Вениамин Андреевич наверняка знал, о чём зайдёт разговор у оставленных с глазу на глаз сударушек. Свою он слышал как будто въяве: «И не надо мне ничего… и взять с него нечего… только что же понапрасну Бога гневить…» Идея была – оформить их законный брак. Год назад она и ему про Бога, а он посмеялся: «Если за тридцать лет он ни единожды не прогневался, то остаток потерпит, я думаю». И напугал любезную. И давно бы оформил всё, не узнай случайно, что и эта идея её от дочурки остроумной… неуёмной.

Он приготовил всё для чаепития, две рюмочки махонькие протёр на всякий случай и перешёл в свой угол, занимавший, однако, чуть ли не всю горницу. Просторный двух тумбовый стол из старой школы, самодельные стеллажи и шкаф с глухими дверцами, тяжёлая, подаренная к пятидесятилетию настольная лампа. Папки, стопки, рядки, корешки… Три прогнувшиеся слегка полки, забитые однообразно выцветающими, с пожелтевшими чубчиками закладок, журналами. Без малого тридцать лет в наглядности… Но и эти полки – всего лишь напоминание о подевавшейся куда-то ещё одной страсти. Хоть бы пришёл кто-нибудь и забрал, очистил воздух и света прибавил. Да теперь уже не придёт, и подарить, навязать это добро некому.

Окно в углу заслонял старый, словно и неживой теперь фикус – последний прямой отпрыск того, первого, заведённого к недоумению моложавой ещё любезной, лишь много лет спустя прочитавшей подсунутый им журнал, где были фикусы в кадках, и колченогая кошка, и та… тот самый праведник, без которого, по пословице, не стоит село… и тараканы, – вот кто живуч-то!

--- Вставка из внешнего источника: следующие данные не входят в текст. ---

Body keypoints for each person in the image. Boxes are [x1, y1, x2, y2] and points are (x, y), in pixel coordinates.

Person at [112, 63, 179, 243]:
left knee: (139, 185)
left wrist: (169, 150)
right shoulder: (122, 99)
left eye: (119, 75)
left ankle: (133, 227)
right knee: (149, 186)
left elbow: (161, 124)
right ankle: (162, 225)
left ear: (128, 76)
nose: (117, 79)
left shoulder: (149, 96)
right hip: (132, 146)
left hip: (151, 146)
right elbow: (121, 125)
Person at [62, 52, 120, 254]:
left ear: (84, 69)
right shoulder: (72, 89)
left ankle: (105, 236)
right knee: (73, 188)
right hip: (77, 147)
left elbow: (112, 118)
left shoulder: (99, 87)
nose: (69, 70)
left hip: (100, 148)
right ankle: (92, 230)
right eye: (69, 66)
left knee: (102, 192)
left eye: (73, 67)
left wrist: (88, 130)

Входная дверь стукнула, и Вениамин Андреевич приободрился, поспешил встречать изгнанника, говорить ритуальные слова и посмеиваться. Преодолевая то тягучее, упадническое в себе, что копилось не одну неделю, а, кажется, целую жизнь, он переигрывал, нарочно цеплял уравновешенного Харитошу, но тот не давал себя сбить с наскока, разглаживал усы и время от времени кидал прожигающие взгляды – тоже играл, наверное.

– Письмо, говоришь, получил? – спросил после рассчитанной паузы; о письме Влолоди Сурикова они поговорили вскользь у магазина. – Отрекается, значит, учёный-мочёный?

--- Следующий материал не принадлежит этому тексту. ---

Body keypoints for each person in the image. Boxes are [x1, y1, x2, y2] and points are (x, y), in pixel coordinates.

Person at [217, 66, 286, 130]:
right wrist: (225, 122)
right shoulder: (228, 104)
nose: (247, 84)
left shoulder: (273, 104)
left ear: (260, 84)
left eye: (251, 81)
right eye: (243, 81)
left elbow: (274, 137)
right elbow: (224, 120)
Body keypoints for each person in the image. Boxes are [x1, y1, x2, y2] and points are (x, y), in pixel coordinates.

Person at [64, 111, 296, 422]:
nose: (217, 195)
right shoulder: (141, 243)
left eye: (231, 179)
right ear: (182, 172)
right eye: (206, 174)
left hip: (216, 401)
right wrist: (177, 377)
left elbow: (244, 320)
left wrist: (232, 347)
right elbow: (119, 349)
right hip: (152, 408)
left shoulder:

– Формулирует! Вот, – Вениамин Андреевич взял в руки дважды переложенный с места на место листок, подсадил на нос тяжёлые очки. – «Именно сочетание заведомой неправды с оглупляющей примитивностью задаваемых вами учебных текстов, предназначенных главным образом для формального заучивания, крайне разрушительно воздействовало на духовное и гражданское становление нас, ваших учеников. Человек, воспитанный на таком суррогате духовной пищи, будет в дальнейшем равнодушен к любым неординарным предложениям по переустройству нашей жизни, а то и злобно отторгать их…»

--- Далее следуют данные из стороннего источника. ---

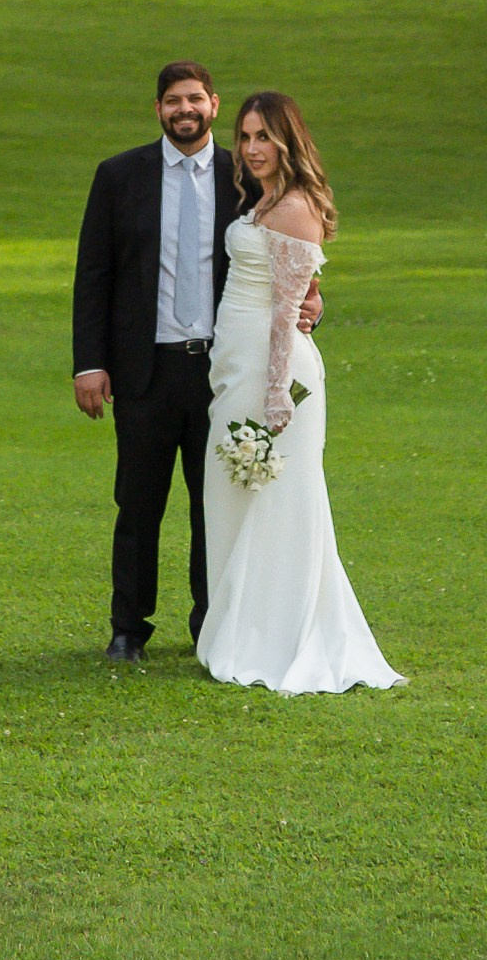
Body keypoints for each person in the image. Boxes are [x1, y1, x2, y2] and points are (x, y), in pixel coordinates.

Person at [70, 58, 319, 665]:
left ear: (213, 104)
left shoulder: (246, 176)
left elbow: (291, 256)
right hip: (144, 369)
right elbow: (93, 274)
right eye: (173, 100)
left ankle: (212, 622)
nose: (184, 110)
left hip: (222, 370)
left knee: (219, 500)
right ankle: (128, 628)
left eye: (195, 99)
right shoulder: (119, 175)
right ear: (158, 109)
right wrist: (89, 362)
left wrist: (314, 303)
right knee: (138, 503)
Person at [196, 88, 403, 695]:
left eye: (264, 136)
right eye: (245, 136)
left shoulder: (294, 206)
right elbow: (302, 289)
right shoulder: (261, 201)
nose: (252, 148)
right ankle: (240, 627)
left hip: (274, 373)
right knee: (234, 496)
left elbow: (288, 311)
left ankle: (279, 636)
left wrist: (276, 393)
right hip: (237, 367)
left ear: (288, 140)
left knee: (280, 501)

– Да он же оправдывается! – засмеялся Горкин. – И даже не перед тобой. Ах, сукин кот, нашёл виноватого!

– Ты думаешь? – Вениамин Андреевич снял очки и придавил ими письмо.

– Какой суррогат, если он, ты говоришь, весь шкаф перечитал? Золотой шкаф! «Рим накануне падения республики», Соловьёв… Ты что?!

– Из «Катилины» он в выпускное сочинение вставил: «Доблесть же – достояние блистательное и вечное».

– Не такой ты, Андреевич, небожитель, чтобы… Или в себе что отковырял?

– Да отковырял, понимаешь. – Вениамин Андреевич почувствовал, что говорить ему становится легче. – В сорок седьмом я первый урок давал, а в пятьдесят пятом, примерно, только очухиваться стал. За книжками бросился… Десять лет и себе, и ученикам головы морочил, понимаешь?

– Но этот-то в сорок седьмом, может, только и народился.

– Это, Харитоша, не важно. И потом, я же и рад был, когда среднюю школу прикрыли, а с нею и необходимость истолковывать нашу историю. А в семидесятых стали мои ребятки приезжать со всякими перепечатками, брошюрами. Мне бы хоть вчитаться, а я: это другая полуправда, это новая ложь. Володя письмо Бухарина привозил, я ему: хороший мой, это не исторический документ, это политическая фальшивка, с кем ты водишься. И убедил, представь!